* START RECORDS PROVIDED *

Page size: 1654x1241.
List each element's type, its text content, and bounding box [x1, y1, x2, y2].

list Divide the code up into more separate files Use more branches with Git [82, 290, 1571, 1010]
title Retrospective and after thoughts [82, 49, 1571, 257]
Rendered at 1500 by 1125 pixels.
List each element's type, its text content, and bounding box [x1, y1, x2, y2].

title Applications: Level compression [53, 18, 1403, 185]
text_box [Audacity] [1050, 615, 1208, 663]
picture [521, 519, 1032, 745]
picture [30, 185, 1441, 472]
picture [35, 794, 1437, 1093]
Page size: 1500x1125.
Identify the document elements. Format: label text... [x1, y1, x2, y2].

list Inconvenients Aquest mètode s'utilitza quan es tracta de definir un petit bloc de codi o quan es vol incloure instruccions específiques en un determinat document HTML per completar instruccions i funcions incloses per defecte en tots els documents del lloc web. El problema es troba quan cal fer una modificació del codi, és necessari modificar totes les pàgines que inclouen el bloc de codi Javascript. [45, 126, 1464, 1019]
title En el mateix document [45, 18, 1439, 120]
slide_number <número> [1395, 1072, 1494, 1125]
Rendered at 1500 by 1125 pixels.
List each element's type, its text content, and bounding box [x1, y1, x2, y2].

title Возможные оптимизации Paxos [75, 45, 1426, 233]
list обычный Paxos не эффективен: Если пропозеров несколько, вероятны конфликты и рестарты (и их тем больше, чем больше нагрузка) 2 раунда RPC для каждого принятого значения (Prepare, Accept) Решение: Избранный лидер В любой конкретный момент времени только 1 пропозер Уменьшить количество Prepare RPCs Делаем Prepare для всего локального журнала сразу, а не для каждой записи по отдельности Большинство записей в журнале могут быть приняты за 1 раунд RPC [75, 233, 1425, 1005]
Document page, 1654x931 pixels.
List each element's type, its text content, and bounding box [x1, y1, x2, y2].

* END RECORDS PROVIDED *

» **GOAL**: Update every line of the stored items above by replacing "bounding box" with "bounding rectangle" wherever it occurs, and leave the rest of each line unchanged.

» **TASK RESULT**:
Page size: 1654x1241.
List each element's type, its text content, and bounding rectangle [x1, y1, x2, y2].

list Divide the code up into more separate files Use more branches with Git [82, 290, 1571, 1010]
title Retrospective and after thoughts [82, 49, 1571, 257]
Rendered at 1500 by 1125 pixels.
List each element's type, its text content, and bounding rectangle [x1, y1, x2, y2].

title Applications: Level compression [53, 18, 1403, 185]
text_box [Audacity] [1050, 615, 1208, 663]
picture [521, 519, 1032, 745]
picture [30, 185, 1441, 472]
picture [35, 794, 1437, 1093]
Page size: 1500x1125.
Identify the document elements. Format: label text... [x1, y1, x2, y2].

list Inconvenients Aquest mètode s'utilitza quan es tracta de definir un petit bloc de codi o quan es vol incloure instruccions específiques en un determinat document HTML per completar instruccions i funcions incloses per defecte en tots els documents del lloc web. El problema es troba quan cal fer una modificació del codi, és necessari modificar totes les pàgines que inclouen el bloc de codi Javascript. [45, 126, 1464, 1019]
title En el mateix document [45, 18, 1439, 120]
slide_number <número> [1395, 1072, 1494, 1125]
Rendered at 1500 by 1125 pixels.
List each element's type, its text content, and bounding rectangle [x1, y1, x2, y2].

title Возможные оптимизации Paxos [75, 45, 1426, 233]
list обычный Paxos не эффективен: Если пропозеров несколько, вероятны конфликты и рестарты (и их тем больше, чем больше нагрузка) 2 раунда RPC для каждого принятого значения (Prepare, Accept) Решение: Избранный лидер В любой конкретный момент времени только 1 пропозер Уменьшить количество Prepare RPCs Делаем Prepare для всего локального журнала сразу, а не для каждой записи по отдельности Большинство записей в журнале могут быть приняты за 1 раунд RPC [75, 233, 1425, 1005]
Document page, 1654x931 pixels.
List each element's type, its text content, and bounding rectangle [x1, y1, x2, y2].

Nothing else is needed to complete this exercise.